Mandarin magic

Locally grown satsumas, coming to a produce section near you

Orange you glad Dawit Zeleke and Cori Ong grow satsuma mandarins?

Orange you glad Dawit Zeleke and Cori Ong grow satsuma mandarins?

Photo courtesy of Dawit Zeleke

Julie Cross directs the sampling, cooking and wine-tasting classes at the Davis Food Co-op.

Easterners have their Clementines, sweetly fragrant members of the tangerine family. You East Coast transplants can have my share: As far as I’m concerned, Clementines pale in comparison to their West Coast cousin, the satsuma. Grown in Capay and Gold Country, satsumas are tender, sweet and juicy, the absolute pinnacle of the citrus family.

Satsumas taste all the better because they area available for such a short time—November through January in the very best of years. They can’t be stored, and no pale imitations inundate us from far countries. Satsumas are seasonal eating at its very best.

Dawit Zeleke of Capay Satsuma Mandarins has been growing satsumas for the last 10 years, but the history of his orchard reaches back 47 years (to when the first trees, still bearing fruit, were planted). Cultivating the soil goes back for generations in his family, which owned farmland in Ethiopia. Any way you look at it, Zeleke is deeply invested in both his 12-acre farm and the ecosystem that supports it.

As do most farmers these days, Zeleke has a second job, in his case Central Valley and Mountains regional director with the Nature Conservancy. He feels strongly that his two jobs support one another: Farming gives him access to a community that is at the center of the conservation movement, and his conservation work gives him the space in which to farm.

Capay Satsuma mandarins are available at the Davis Farmers Market and Chico Natural Foods. Visitors to the farm are welcome: For details, or to order satsumas shipped to your entire holiday shopping list, visit the Web site at

Of course, those aren’t the only places you can get fresh, locally grown mandarins, which you’ll currently find in abundance everywhere from your local supermarket’s produce section to farmers’ markets throughout the Sacramento region. To choose the best satsuma, look for a deep orange skin with no green tints. While you’ll get oddly giant fruit from commercial growers, the best of the best are smaller, around the size of a billiard ball. Unlike most citrus, the skin should feel loose and the fruit a bit yielding.

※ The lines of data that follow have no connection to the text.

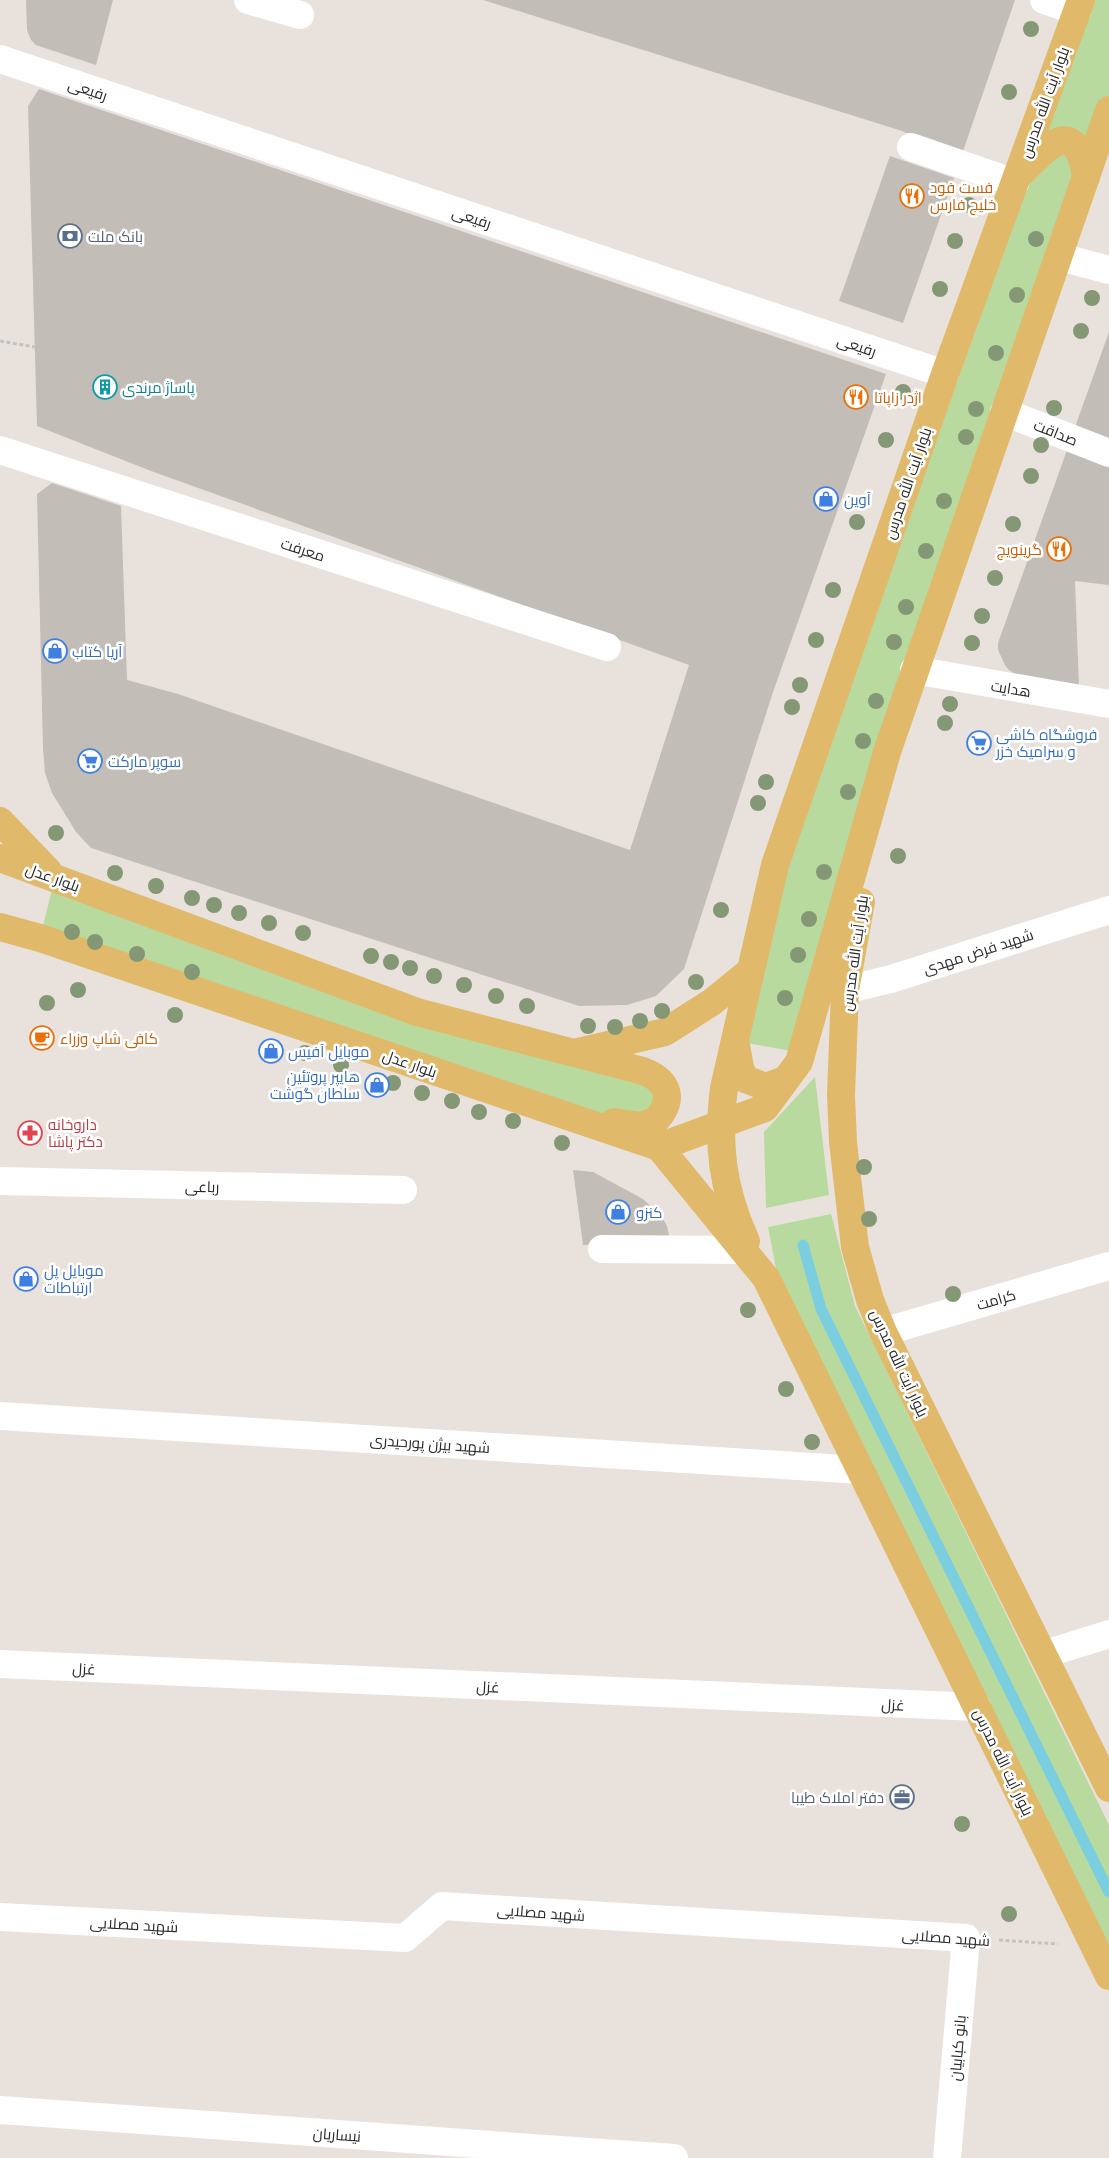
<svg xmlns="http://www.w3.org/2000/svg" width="1109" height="2158" viewBox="0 0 1109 2158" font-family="'Open Sans',Cairo,sans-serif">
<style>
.green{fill:#b8da9e}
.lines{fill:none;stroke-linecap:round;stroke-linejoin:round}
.stream{stroke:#7acee0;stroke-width:11}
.building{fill:#c2bdb7}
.path{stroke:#c3c3c3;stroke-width:3;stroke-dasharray:4 2.5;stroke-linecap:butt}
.minor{stroke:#fff;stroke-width:28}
.major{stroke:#e0ba6a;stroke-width:28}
.tree{fill:#859875}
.labels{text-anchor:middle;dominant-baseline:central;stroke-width:5;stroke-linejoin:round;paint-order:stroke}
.street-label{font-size:15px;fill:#282828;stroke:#fff}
.food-label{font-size:15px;fill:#c56008;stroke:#fff;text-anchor:start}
.service-label{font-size:15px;fill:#4e5e75;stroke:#fff;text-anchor:start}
.culture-label{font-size:15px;fill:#0d838f;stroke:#fff;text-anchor:start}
.shop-label{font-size:15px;fill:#366cbe;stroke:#fff;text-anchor:start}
.health-label{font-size:15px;fill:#be3a42;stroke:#fff;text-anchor:start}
</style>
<rect width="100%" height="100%" fill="#e9e2dc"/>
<g class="green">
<polygon points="1081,0 1109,0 1109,110 802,1053 736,1041 749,972"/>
<polygon points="55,877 664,1086 640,1126 40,938"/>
<polygon points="815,1077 829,1195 766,1208 764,1132"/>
<polygon points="831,1214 855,1306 1109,1825 1109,1946 778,1279 768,1227"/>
</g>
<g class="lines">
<polyline class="stream" points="803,1245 821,1309 1109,1892"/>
</g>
<g class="building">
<polygon points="26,0 113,0 96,65 36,45 31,40 27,30"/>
<polygon points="483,0 1015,0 962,154 899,130"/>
<polygon points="39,89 886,374 773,692 684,969 656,996 627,1005 579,1006 91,848 76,832 52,793 45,773 43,749 37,494 52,483 121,506 127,680 178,694 630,850 689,665 151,471 37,426 28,106"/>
<polygon points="890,156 954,178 903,323 839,301"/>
<polygon points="1109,332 1109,443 1074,430"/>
<polygon points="1067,450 1109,466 1109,585 1075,581 1079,687 1020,677 1009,670 1005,665 998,650 998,643"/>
<polygon points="573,1170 593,1172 643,1199 662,1217 667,1226 671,1245 583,1245"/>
</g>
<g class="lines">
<g class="path">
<polyline points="0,341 35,347"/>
<polyline points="999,1940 1058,1944"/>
</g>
<g class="minor">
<polyline points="248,0 300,15"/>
<polyline points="1044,0 1077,11"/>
<polyline points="0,59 945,374"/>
<polyline points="911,147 1015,183"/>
<polyline points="1060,257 1109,270"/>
<polyline points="1004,412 1109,453"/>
<polyline points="0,450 607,647"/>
<polyline points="914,670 1109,704"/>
<polyline points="845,990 891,979 1109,910"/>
<polyline points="0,1181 403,1190"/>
<polyline points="602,1249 743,1250"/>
<polyline points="883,1332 1109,1266"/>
<polyline points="0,1416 860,1470"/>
<polyline points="1045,1654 1109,1634"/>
<polyline points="0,1664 977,1707"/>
<polyline points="0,1917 405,1938 442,1906 966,1938 947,2158"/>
<polyline points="0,2110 674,2158"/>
</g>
<g class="major">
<path d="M 1022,172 C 1051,142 1076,117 1086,177"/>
<polyline points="0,821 48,871"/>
<polyline points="0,858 417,1012 574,1053 665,1032 712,1002 749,972"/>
<polyline points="861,902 845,990 841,1095 843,1142 855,1247 870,1300 883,1332 1109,1788"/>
<polyline points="0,927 40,938 659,1147 766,1278 1109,1976"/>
<polyline points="736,1045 740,1068 745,1079 766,1087 785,1080"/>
<path d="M 579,1054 L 643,1071 C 669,1081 675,1100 655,1121 L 640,1126 L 614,1122"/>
<polyline points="659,1147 765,1108 799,1062 887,752 1109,110"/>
<path d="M 746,1241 C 722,1189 717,1144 724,1088 L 775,865 L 945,374 L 1081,0"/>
</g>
</g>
<g class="tree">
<circle cx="1031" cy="29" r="8"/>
<circle cx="1009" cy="92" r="8"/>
<circle cx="969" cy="205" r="8"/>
<circle cx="1036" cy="239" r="8"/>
<circle cx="955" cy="241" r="8"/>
<circle cx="940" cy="289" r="8"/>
<circle cx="1017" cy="295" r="8"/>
<circle cx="1092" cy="298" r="8"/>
<circle cx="1081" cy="331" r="8"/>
<circle cx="996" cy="353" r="8"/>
<circle cx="903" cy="392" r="8"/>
<circle cx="1054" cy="408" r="8"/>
<circle cx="976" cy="409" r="8"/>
<circle cx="966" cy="437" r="8"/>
<circle cx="886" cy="440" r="8"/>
<circle cx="1041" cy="445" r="8"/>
<circle cx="1031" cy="476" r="8"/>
<circle cx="944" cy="501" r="8"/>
<circle cx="857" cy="522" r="8"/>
<circle cx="1013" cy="524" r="8"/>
<circle cx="926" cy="551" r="8"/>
<circle cx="995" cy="578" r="8"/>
<circle cx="833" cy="590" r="8"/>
<circle cx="906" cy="607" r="8"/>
<circle cx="982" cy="616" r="8"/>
<circle cx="816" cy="640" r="8"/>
<circle cx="894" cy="642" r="8"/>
<circle cx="972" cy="643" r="8"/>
<circle cx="800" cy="685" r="8"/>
<circle cx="876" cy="701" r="8"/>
<circle cx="950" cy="704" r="8"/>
<circle cx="792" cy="707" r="8"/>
<circle cx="945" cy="723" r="8"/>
<circle cx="863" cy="741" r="8"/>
<circle cx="766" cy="782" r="8"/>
<circle cx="848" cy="792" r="8"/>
<circle cx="758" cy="803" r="8"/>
<circle cx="56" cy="833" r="8"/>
<circle cx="898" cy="856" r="8"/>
<circle cx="824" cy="872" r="8"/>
<circle cx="115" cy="873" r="8"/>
<circle cx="156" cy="886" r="8"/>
<circle cx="192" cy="898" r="8"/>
<circle cx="214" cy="905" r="8"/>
<circle cx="721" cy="910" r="8"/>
<circle cx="239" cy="913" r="8"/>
<circle cx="809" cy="919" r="8"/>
<circle cx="269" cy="923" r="8"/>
<circle cx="72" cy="932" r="8"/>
<circle cx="303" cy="933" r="8"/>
<circle cx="95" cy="942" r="8"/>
<circle cx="137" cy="954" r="8"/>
<circle cx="798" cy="955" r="8"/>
<circle cx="371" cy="956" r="8"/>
<circle cx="391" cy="962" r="8"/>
<circle cx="410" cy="968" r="8"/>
<circle cx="192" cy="972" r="8"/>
<circle cx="434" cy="976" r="8"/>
<circle cx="696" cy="982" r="8"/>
<circle cx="464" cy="985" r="8"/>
<circle cx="78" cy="990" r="8"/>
<circle cx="496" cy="996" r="8"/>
<circle cx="785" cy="998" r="8"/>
<circle cx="47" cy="1003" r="8"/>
<circle cx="527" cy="1006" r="8"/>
<circle cx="662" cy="1011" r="8"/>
<circle cx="175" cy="1015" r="8"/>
<circle cx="640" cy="1021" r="8"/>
<circle cx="588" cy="1026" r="8"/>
<circle cx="615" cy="1027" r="8"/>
<circle cx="305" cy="1053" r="8"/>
<circle cx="341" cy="1065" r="8"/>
<circle cx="393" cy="1083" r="8"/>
<circle cx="422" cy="1093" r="8"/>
<circle cx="452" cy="1101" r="8"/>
<circle cx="479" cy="1112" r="8"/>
<circle cx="513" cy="1121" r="8"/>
<circle cx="562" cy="1143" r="8"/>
<circle cx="864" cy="1167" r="8"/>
<circle cx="869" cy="1219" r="8"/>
<circle cx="953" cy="1294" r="8"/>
<circle cx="748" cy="1310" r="8"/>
<circle cx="786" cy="1389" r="8"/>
<circle cx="812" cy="1442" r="8"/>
<circle cx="962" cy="1824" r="8"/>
<circle cx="1009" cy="1914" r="8"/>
</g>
<defs>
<g id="restaurant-ring" transform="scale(1.25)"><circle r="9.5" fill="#fff" stroke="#e8710a" stroke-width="1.5"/><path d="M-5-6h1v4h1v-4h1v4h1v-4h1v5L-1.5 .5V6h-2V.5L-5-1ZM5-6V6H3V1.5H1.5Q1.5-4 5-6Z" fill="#e8710a"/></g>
<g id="bank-ring" transform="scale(1.25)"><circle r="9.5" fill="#fff" stroke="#5c6f8a" stroke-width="1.5"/><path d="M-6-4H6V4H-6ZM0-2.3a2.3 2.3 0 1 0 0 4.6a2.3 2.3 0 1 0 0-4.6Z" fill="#5c6f8a"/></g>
<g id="building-ring" transform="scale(1.25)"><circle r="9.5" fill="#fff" stroke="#0f9aa8" stroke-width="1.5"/><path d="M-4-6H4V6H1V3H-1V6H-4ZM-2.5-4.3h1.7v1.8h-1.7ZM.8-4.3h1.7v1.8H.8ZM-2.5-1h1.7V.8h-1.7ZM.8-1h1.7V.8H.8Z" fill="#0f9aa8"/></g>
<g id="shop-ring" transform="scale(1.25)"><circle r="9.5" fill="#fff" stroke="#3f7fe0" stroke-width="1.5"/><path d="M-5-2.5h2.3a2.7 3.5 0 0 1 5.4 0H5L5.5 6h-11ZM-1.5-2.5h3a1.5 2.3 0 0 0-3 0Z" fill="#3f7fe0"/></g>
<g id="supermarket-ring" transform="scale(1.25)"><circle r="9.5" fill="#fff" stroke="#3f7fe0" stroke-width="1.5"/><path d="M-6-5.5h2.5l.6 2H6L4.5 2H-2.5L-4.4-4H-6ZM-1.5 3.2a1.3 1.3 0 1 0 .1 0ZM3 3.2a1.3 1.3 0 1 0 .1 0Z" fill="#3f7fe0"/></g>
<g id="cafe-ring" transform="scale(1.25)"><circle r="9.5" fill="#fff" stroke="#e8710a" stroke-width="1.5"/><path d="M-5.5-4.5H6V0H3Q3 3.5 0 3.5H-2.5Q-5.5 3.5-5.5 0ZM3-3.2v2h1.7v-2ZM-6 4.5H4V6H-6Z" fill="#e8710a"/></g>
<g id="pharmacy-ring" transform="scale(1.25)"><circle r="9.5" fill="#fff" stroke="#e0444e" stroke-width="1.5"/><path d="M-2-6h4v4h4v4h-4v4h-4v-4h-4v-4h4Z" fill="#e0444e"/></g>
<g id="office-ring" transform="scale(1.25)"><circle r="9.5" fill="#fff" stroke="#5c6f8a" stroke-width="1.5"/><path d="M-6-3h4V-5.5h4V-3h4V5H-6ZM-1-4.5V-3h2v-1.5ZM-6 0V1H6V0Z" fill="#5c6f8a"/></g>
</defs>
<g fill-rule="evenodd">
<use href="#restaurant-ring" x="912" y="196"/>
<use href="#bank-ring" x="70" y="236"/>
<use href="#building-ring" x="105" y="387"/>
<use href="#restaurant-ring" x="856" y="397"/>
<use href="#shop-ring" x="826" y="499"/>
<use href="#restaurant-ring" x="1059" y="549"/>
<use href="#shop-ring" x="55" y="651"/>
<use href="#supermarket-ring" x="979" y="743"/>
<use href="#supermarket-ring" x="90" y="761"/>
<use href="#cafe-ring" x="42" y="1038"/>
<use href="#shop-ring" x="271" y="1051"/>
<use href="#shop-ring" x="377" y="1085"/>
<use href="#pharmacy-ring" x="30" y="1133"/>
<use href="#shop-ring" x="618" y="1212"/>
<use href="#shop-ring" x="26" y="1279"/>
<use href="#office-ring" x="902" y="1797"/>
</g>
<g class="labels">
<g class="street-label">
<text transform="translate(88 89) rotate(18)">رفیعی</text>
<text transform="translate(1044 102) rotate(-70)">بلوار آیت الله مدرس</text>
<text transform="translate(472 217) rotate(18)">رفیعی</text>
<text transform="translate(857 345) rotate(18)">رفیعی</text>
<text transform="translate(1056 432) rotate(22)">صداقت</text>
<text transform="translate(907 483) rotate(-71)">بلوار آیت الله مدرس</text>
<text transform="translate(303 549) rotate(18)">معرفت</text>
<text transform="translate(1011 688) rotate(9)">هدایت</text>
<text transform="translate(53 877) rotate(20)">بلوار عدل</text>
<text transform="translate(978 951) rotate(-18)">شهید فرض مهدی</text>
<text transform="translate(854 953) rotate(-82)">بلوار آیت الله مدرس</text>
<text transform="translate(410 1063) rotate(19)">بلوار عدل</text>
<text transform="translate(202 1186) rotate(1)">رباعی</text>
<text transform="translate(996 1299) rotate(-16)">کرامت</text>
<text transform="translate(900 1363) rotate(65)">بلوار آیت الله مدرس</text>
<text transform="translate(430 1443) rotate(4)">شهید بیژن پورحیدری</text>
<text transform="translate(84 1668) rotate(3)">غزل</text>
<text transform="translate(488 1686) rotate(3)">غزل</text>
<text transform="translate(893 1704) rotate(3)">غزل</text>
<text transform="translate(1004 1762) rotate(64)">بلوار آیت الله مدرس</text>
<text transform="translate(541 1912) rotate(4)">شهید مصلایی</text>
<text transform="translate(134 1924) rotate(3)">شهید مصلایی</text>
<text transform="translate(946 1937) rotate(4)">شهید مصلایی</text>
<text transform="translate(957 2048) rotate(-85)">بانو کبابیان</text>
<text transform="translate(337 2134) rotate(4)">نیساریان</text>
</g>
<g class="food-label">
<text x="930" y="187">فست فود<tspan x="930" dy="17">خلیج فارس</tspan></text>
<text x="874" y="397">اژدر زاپاتا</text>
<text x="1042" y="549" text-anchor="end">گرینویچ</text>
<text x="60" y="1038">کافی شاپ وزراء</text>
</g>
<g class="service-label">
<text x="88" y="236">بانک ملت</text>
<text x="884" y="1797" text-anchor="end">دفتر املاک طیبا</text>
</g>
<g class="culture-label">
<text x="122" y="387">پاساژ مرندی</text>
</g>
<g class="shop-label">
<text x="844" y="499">آوین</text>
<text x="72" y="651">آریا کتاب</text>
<text x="996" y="734">فروشگاه کاشی<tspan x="996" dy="17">و سرامیک خزر</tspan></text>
<text x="108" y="761">سوپر مارکت</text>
<text x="288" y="1051">موبایل آفیس</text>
<text x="360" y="1076" text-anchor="end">هایپر پروتئین<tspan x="360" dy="17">سلطان گوشت</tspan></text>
<text x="636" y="1212">کنزو</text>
<text x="44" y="1270">موبایل پل<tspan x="44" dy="17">ارتباطات</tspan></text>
</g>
<g class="health-label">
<text x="48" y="1124">داروخانه<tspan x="48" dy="17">دکتر پاشا</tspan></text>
</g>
</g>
</svg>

While satsumas are perfect for eating out of hand (even the youngest child can peel them, as proven with a recent troop of Daisy Scouts who happily peeled a whole bag after their tour of the Davis Food Co-op), they also lend themselves to almost any citrus application: fruit salad, compote and the classic Southern ambrosia. For a lot of elegance with a little work, try chocolate coated satsuma slices.

Chocolate Mandarin Slices

many satsuma mandarins
your favorite dark chocolate

Peel satsumas. Carefully remove all strings and excess pith. Eat any slices that you ruin. Dry oranges with a paper or kitchen towel. (Don’t skip this step—it’s crucial!)

Melt dark chocolate in a shallow bowl in the microwave or double boiler. Lay out a sheet of tin foil or parchment. Dip each slice in chocolate about two-thirds the length of the slice. Let excess chocolate drip off, then place on foil to harden. When all slices are hard, eat them or refrigerate in a single layer, covered, until needed.